Wed 03 May 2017
The announcement of a general election in May took everyone by surprise and led to speculation as to what it would mean for the housing market. Jeremy Leaf, the principal of Jeremy Leaf & Co, told The Daily Mail: ‘The period of indecision starts from now until the election and thankfully it is relatively short. Inevitably, a lot of decision-making will be put on hold, particularly as the polls fluctuate, and that includes the decision to buy and sell property.’ He added in The Financial Times that a decisive outcome in any direction was ‘likely to result in a surge in activity at least for a honeymoon period afterwards, however long that may last’.
Demand for homes near London’s top primary schools pushes prices up by £80,000, according to research from Rightmove. Jeremy Leaf told The Evening Standard: ‘An Ofsted ‘outstanding’ school will often have a remarkably small catchment area as parents clamour to buy what they perceive to be a stake in their child’s future. The effect of families buying around desirable schools produces ever-narrowing catchment areas.’
House prices are rising at the slowest rate in nearly four years, according to the Halifax, with buyers and sellers now adjusting to the idea that prices were lower. Jeremy Leaf told The Times: ‘What we have found on the ground is that there is more of a general acceptance that prices are flattening and if people want to move, then Easter is the time to get on with it and be more realistic about making and accepting offers.’ He added in The Daily Express: ‘While demand to buy is still strong, accessibility and affordability are proving illusive for many. Going forward, the most significant characteristic we have seen over the past month or so has been a weakness in rental demand from younger people, which if it continues will inevitably have an effect on house prices as well as investors’ appetite to increase or retain their stock.’
The British Bankers’ Association said the number of mortgages approved in March was lower than expected. Jeremy Leaf told The Daily Telegraph: ‘Bearing in mind the long run of house-price rises last year the market had to hit the buffers sooner or later, irrespective of the general election and Brexit. What we are seeing is homebuyers reaching an affordability ceiling and saying ‘no more’. Unless buyers and sellers recognize that the market it not what it was 12 months ago, further inertia and falls in transactions will result.’
Things are getting tougher for landlords with Jeremy Leaf telling The Daily Telegraph that the reduction in tax relief for higher-rate taxpayers is ‘the biggest issue on the horizon for landlords’. However, he added in The Mirror: ‘While things will get tougher for landlords, we don’t expect to see a mass exodus from the sector.
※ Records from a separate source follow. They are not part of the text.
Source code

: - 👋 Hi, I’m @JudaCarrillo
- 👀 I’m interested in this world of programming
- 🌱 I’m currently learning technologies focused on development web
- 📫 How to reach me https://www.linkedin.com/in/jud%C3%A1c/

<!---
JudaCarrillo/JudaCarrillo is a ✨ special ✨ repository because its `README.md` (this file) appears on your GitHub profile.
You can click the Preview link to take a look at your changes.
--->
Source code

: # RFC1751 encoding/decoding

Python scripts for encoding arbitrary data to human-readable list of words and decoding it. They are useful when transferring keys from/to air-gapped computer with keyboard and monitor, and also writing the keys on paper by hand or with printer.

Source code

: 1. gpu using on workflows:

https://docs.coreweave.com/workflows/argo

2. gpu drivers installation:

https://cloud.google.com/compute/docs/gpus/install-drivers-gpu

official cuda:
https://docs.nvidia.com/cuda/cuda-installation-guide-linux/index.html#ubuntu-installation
There are few other investments generating similar returns, so the question is, where else would you put your money? We expect buying decisions to be more considered than in the past, and there may be a reluctance to add to portfolios, but we don’t expect a mass sell-off.’
The Victorian terrace has taken a dive in popularity. Jeremy Leaf told The Sun: This indicates a shift in house-buying habits. It’s sad people aren’t going for the Victorian quality any more but it shows that buyers want a house that will be suitable for as many ages and stages of life as possible. They want to add value by extending and also have room for a home office, grown-up kids to move back or grandparents to move in. Costs of bills in old homes are now a big factor in choosing which type of property you want, hence the increased desirability of modern homes.’